• ASSIGNMENT: Can you copy out the part of the Stake.us excerpt below between "What the Lawsuit" and "the filing states.", inclusive?

• EXCERPT TO READ:
=== Section Start ===

What Is Stake.us and Why Is NJ Calling It Illegal

Stake.us is a sweepstakes casino that operates using a dual-currency system: Gold Coins for standard play (no real-money value) and Stake Cash, which can be redeemed for real prizes. This model — common across dozens of sweepstakes platforms — has historically operated in a legal gray area by arguing that players are not gambling with real money, because no purchase is required to obtain Stake Cash and the currencies are technically promotional in nature.

New Jersey took direct aim at that model in August 2025 when Governor Phil Murphy signed Assembly Bill 5447, which specifically banned the sweepstakes model of wagering in the state. The law prohibited online games that use virtual currency to award cash prizes while mimicking casino-style games. Under that law, Stake.us’s continued operation in New Jersey after the ban took effect was, according to the lawsuit, illegal. Stake.us subsequently moved New Jersey user accounts into “Redeem Only” mode and ceased active operations in the state on March 21, 2026 — about a month before the lawsuit was filed.

What the Lawsuit Claims About Drake, Adin Ross, and Akademiks

The complaint alleges that Drake, Adin Ross, and DJ Akademiks promoted Stake.us to their combined audience of hundreds of millions of followers without disclosing their paid financial relationships with the platform. The lawsuit argues that this asymmetry — celebrities who faced no real financial risk promoting a platform to followers who did — constitutes consumer fraud. “They have inflicted harm on consumers across the State who have lost real money chasing gambling wins on the Stake platform,” the filing states.

=== Section End ===

• SOURCE INFORMATION:
=== Section Start ===

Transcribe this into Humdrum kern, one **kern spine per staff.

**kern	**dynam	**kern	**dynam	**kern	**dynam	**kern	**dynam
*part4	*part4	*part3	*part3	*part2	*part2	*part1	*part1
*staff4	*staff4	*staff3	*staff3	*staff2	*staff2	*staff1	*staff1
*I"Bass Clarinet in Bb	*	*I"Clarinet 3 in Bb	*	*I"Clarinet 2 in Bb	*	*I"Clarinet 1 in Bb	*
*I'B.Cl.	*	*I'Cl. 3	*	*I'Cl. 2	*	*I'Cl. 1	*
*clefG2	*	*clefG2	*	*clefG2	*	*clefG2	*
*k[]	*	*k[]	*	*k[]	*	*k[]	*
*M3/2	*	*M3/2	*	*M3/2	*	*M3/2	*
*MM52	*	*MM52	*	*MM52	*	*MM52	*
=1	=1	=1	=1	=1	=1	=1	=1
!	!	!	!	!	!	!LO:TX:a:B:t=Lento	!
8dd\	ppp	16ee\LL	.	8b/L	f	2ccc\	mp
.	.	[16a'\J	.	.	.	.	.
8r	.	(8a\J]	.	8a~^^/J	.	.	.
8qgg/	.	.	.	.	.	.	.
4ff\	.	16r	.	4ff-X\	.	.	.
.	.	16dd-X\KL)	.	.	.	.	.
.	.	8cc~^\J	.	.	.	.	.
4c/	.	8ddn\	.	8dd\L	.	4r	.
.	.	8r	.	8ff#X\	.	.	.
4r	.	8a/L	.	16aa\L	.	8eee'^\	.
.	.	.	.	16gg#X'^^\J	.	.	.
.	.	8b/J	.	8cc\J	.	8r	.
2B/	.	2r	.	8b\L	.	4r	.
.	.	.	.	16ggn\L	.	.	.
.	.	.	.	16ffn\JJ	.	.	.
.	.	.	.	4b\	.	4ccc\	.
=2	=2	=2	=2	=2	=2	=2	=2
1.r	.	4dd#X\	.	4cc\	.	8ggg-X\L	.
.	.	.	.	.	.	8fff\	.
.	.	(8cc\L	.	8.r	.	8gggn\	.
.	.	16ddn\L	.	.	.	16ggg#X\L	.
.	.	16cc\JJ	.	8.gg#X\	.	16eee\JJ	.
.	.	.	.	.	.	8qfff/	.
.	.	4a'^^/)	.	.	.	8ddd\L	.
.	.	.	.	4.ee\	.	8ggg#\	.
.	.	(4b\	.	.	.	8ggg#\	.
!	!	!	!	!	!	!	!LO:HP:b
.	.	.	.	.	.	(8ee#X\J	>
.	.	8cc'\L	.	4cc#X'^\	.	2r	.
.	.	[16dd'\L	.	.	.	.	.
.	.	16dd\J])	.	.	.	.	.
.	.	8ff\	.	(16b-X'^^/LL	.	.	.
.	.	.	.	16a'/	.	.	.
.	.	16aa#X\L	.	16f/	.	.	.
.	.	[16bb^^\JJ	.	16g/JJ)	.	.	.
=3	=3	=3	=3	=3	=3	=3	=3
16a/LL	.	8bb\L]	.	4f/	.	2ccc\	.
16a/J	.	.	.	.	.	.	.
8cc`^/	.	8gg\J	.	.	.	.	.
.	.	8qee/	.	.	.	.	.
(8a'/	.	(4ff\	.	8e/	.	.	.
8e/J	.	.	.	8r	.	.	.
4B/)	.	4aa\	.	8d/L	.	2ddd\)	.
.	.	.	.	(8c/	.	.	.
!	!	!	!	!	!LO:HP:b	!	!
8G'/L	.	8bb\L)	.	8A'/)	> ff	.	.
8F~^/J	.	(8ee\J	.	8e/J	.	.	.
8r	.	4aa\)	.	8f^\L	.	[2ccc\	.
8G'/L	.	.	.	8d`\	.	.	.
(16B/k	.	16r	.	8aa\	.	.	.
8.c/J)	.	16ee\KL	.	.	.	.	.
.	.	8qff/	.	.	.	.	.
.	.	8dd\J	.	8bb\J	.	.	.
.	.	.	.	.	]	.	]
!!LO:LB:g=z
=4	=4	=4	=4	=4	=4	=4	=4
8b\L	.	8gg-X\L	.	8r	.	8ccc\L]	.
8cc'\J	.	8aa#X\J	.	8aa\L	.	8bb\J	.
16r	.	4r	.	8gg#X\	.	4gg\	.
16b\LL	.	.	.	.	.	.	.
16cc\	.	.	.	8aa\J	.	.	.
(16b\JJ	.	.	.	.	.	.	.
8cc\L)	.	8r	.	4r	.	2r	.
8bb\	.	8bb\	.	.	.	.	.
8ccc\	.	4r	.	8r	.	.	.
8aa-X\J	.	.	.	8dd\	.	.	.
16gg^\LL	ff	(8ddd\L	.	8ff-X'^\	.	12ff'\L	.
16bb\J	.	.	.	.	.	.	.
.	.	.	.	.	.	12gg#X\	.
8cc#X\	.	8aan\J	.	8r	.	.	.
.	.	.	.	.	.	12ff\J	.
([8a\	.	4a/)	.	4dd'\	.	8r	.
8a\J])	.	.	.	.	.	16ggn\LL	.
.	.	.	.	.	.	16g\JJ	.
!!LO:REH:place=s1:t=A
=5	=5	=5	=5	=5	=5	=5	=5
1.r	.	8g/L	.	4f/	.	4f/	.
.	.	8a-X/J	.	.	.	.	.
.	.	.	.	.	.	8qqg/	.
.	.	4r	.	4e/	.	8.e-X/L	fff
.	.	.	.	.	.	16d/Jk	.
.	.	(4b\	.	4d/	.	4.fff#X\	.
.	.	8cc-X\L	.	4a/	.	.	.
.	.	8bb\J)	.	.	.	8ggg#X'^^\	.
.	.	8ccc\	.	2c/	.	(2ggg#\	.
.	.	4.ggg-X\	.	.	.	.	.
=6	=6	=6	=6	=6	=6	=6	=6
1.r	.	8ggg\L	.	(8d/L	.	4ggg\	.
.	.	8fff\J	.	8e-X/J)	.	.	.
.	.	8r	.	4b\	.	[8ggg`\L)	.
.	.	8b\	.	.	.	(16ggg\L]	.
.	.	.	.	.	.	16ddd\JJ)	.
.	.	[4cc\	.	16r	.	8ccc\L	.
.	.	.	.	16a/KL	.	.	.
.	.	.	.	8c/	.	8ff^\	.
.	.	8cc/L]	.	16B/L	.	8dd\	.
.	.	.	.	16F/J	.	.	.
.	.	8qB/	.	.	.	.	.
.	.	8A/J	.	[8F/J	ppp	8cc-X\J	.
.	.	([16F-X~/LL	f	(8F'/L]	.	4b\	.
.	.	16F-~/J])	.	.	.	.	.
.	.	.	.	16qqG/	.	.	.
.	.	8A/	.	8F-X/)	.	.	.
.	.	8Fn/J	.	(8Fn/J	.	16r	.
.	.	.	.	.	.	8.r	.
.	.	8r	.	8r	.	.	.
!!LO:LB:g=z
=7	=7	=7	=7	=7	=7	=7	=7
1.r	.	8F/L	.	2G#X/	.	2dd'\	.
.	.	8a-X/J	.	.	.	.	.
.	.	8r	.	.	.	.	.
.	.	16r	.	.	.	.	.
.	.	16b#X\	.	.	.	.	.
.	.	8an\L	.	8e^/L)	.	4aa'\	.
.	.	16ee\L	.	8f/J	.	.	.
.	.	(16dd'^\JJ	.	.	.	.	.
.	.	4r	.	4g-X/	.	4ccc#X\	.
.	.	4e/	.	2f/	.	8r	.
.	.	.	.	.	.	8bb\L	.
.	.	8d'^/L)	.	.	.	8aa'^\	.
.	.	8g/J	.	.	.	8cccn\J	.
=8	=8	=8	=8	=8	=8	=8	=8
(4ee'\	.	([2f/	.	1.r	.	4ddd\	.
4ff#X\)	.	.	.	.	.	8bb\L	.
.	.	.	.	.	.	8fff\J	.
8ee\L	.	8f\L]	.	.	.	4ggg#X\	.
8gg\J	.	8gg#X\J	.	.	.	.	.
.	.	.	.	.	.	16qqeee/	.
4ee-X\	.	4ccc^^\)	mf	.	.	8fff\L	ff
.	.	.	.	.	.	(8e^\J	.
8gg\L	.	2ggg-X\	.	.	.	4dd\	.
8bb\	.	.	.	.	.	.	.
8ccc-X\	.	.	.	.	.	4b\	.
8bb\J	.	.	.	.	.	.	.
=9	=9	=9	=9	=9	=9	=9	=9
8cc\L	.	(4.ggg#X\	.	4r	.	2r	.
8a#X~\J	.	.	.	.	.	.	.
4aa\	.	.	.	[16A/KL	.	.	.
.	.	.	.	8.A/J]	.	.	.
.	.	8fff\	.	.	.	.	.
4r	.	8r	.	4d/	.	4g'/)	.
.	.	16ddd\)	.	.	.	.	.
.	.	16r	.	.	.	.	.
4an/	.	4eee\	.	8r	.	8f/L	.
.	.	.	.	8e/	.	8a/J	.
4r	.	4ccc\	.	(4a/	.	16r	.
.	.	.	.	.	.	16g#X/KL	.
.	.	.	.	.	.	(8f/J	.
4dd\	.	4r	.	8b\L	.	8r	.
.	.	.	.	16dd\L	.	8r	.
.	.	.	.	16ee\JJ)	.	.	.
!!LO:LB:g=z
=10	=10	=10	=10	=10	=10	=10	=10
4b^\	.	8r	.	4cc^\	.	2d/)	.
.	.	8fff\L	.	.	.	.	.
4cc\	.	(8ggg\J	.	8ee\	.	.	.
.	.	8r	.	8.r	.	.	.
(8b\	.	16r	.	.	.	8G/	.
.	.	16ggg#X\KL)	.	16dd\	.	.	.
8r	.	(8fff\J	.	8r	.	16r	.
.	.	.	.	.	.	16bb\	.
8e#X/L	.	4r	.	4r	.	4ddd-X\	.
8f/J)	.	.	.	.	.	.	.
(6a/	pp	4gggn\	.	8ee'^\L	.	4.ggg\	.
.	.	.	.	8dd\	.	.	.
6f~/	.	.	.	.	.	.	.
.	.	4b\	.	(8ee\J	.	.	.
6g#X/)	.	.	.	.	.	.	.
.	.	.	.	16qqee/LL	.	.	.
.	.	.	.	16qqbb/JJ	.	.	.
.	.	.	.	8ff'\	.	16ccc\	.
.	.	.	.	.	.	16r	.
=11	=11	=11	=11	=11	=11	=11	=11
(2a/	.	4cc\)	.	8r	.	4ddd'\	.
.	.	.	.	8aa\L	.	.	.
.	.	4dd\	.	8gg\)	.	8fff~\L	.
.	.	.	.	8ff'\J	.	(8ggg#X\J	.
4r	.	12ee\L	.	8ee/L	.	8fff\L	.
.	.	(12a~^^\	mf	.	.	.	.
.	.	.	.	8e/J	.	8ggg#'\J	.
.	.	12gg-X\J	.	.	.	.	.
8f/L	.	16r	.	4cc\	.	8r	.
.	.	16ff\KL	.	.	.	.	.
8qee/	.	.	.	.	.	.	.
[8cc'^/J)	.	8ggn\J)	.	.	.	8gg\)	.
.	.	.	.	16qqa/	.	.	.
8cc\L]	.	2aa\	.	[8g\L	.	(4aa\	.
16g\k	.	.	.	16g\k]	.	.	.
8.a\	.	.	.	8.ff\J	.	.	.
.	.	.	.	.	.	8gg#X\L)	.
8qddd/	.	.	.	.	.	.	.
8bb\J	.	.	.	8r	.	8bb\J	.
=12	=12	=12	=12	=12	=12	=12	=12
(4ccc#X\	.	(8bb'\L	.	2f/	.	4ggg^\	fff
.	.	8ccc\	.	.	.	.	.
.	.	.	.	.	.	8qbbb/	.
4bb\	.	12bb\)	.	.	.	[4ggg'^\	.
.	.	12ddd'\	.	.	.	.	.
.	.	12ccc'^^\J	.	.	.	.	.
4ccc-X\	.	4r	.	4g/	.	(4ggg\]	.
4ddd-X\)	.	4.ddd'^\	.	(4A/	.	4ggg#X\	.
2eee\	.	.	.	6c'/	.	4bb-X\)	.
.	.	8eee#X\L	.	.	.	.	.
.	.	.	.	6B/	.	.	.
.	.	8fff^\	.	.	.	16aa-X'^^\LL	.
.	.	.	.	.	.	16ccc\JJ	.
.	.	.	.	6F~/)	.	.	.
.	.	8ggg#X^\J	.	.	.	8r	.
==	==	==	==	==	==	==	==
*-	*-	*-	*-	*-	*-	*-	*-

=== Section End ===

• TASK SOLUTION:
What the Lawsuit Claims About Drake, Adin Ross, and Akademiks

The complaint alleges that Drake, Adin Ross, and DJ Akademiks promoted Stake.us to their combined audience of hundreds of millions of followers without disclosing their paid financial relationships with the platform. The lawsuit argues that this asymmetry — celebrities who faced no real financial risk promoting a platform to followers who did — constitutes consumer fraud. “They have inflicted harm on consumers across the State who have lost real money chasing gambling wins on the Stake platform,” the filing states.